I've been tinkering with a problem involving detecting a set of tones in the presence of noise. I've looked at Goertzl and matched filter approaches, but I've had another idea: Assuming that I have a large corpus of sample waveforms, and the tones that they are known to contain, could a machine learning approach be used, whereby a set of parameters or coefficients could be inserted into some sort of "black box" (a set of filters?) and the machine could be taught to set the coefficients such that it detects the correct (known) tones in each example from the corpus? Presumably after enough training using the example waveforms, the "black box" would have "learned" how to detect the tones in the noise?
That resembles a "genetic algorithm" (GA) process (and goes by other names), more than AI. The BIG issue is how to set (train) limits, especially if this will be used within a safety-critical application. Without a true closed-form solution, there is no (known) way to "verify" AI or GA for "correctness", as there is no metric to use (catch 22). The AI or GA may, like "us", guess at the answer, but too often, those "gut" responses result in a punch to the gut!
Try FIR filtering. Lots of data on that, including stuff on "tunable" FIRs (e.g. tracking filter).
In the meantime I'll take a peek under the hood of FIR filters, at least for the "front end" the first decision point.
Since you're open to a machine learning solution and seemingly not tied to dedicated algorithms, I would suggest a deep learning approach. Generate moving 2-D spectrographs of your tones, for example framesize 20 to 50 msec (or however long your tones are "quasi-stationary"), FFT size 1024, 50% overlap, Hamming window, and at least 128 color levels. At that point you have a set of images, which is exactly what the state of the art in CNNs (convolutional neural networks) is very good at.

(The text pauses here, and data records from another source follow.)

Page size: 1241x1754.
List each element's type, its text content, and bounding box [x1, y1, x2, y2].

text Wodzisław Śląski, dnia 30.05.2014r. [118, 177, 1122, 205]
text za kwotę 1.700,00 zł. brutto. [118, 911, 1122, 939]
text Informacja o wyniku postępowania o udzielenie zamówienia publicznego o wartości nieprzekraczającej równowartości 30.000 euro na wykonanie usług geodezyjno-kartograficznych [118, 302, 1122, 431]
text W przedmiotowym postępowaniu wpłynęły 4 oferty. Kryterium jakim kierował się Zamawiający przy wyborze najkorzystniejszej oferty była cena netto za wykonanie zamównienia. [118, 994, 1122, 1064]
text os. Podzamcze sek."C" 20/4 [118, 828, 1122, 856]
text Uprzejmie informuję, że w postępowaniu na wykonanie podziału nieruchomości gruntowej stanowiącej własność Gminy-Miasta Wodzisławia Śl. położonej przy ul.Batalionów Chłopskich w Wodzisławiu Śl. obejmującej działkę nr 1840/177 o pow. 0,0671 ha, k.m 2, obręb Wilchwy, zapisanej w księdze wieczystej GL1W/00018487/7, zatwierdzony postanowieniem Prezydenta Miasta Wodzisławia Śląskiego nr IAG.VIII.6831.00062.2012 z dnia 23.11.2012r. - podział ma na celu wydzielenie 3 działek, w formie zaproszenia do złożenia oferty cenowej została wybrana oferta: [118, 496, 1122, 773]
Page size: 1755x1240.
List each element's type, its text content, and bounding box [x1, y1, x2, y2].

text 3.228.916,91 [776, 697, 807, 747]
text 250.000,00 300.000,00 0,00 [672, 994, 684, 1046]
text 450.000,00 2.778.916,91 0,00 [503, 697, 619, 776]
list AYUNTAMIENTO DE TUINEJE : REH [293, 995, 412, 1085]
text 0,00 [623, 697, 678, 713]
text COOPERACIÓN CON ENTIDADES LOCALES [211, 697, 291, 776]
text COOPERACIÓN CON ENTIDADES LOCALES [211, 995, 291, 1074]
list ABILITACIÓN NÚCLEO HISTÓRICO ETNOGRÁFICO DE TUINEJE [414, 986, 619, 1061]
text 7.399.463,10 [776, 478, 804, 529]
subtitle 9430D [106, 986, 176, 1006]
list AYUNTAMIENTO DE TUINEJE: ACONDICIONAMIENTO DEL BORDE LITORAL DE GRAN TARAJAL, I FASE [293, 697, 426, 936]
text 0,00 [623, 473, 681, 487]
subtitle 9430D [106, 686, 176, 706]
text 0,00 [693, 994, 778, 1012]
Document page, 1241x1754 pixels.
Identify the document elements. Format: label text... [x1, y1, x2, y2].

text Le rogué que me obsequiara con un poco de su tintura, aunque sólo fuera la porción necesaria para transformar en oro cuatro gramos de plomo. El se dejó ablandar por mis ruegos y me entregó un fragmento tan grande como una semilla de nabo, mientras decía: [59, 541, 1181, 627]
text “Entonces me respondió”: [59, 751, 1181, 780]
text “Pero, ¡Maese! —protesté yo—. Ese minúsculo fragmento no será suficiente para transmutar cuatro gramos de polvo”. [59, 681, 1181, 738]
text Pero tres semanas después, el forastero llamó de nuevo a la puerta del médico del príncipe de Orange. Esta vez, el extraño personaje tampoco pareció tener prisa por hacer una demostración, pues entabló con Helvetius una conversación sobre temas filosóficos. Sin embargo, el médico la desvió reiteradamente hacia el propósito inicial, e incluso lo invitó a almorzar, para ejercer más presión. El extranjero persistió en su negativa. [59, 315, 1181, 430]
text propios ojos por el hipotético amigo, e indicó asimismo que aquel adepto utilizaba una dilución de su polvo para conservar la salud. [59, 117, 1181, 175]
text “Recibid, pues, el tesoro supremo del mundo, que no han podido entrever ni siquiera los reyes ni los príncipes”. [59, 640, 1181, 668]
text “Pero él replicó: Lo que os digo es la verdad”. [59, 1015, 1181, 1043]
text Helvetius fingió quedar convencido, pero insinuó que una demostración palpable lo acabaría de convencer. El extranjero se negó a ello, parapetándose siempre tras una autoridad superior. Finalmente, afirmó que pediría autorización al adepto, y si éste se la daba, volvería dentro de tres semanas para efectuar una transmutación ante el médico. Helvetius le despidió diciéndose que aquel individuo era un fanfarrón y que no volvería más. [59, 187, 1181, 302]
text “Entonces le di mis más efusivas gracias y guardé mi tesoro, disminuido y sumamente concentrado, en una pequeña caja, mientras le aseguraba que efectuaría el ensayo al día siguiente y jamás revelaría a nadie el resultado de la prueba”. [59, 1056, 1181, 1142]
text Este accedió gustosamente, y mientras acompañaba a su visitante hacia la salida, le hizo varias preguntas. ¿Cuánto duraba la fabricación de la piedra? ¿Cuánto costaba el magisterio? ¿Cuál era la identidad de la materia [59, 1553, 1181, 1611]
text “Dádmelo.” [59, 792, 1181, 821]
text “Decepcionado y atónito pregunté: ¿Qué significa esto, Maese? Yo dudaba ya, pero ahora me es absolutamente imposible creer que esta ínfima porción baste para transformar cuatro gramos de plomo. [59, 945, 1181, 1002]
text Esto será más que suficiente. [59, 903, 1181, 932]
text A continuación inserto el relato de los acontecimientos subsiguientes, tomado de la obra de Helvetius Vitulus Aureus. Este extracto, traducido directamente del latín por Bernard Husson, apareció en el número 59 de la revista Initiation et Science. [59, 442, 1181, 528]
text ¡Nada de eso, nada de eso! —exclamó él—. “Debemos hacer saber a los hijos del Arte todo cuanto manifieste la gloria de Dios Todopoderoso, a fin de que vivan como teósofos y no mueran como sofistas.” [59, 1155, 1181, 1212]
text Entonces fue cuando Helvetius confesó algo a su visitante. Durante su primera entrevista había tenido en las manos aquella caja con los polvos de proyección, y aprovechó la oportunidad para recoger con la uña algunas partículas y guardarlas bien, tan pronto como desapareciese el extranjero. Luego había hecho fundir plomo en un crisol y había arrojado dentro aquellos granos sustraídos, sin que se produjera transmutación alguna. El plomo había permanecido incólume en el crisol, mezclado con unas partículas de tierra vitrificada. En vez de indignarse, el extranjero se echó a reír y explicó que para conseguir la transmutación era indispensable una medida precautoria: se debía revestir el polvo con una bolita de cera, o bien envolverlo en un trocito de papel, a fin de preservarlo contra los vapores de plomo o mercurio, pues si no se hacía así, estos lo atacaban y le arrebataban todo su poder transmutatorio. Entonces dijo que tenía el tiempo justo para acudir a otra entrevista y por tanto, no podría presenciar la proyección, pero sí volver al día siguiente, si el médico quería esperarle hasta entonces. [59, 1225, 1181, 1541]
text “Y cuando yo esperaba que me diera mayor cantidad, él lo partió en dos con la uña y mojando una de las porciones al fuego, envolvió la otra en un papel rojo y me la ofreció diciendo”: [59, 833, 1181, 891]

If you have an extensive training set for your tones, both w/wo noise, you can probably get very good recognition accuracy.
This is essentially the "new approach" in speech recognition, although for us old guys, it's actually not new at all. Back in the 1980s they tried to do speech recognition this way using "expert systems"; i.e. encoding the knowledge of a human who was expert at reading 2-D spectrographs (don't laugh, I kid you not). Unfortunately they were lacking horsepower (300+ W GPU boards) to support deep neural networks (multi-layer NNs) and huge training data sets, so they didn't get far.
Before you throw out the conventional techniques, it seems appropriate to ask a few questions.
1) Are you trying to just determine the existence of certain known tones in noise?
2) Are you trying to discriminate between know tones?
3) How much variability is there in the tones (e.g. ppm offset)?
4) How long are the tone bursts?
5) What is the allowable false detection and missed detection rate?
In my experience, a Goertzel is very nearly an optimal detector for pure tones. However, there are problems with fine discrimination among tones if they are low frequency compared to the sampling rate.
I view the Geortzel as a sympathetic oscillator. You drive it with a signal and if the tone exists within the signal, it will find it, providing that the tone is long enough.
There are even ways to develop detectors using Goertzels that may have slight offsets and short durations.
There is also the old technique, in adaptive filtering, called the "line enhancer", which allows for the reduction in noise compared to the signal if the signal of interest is periodic.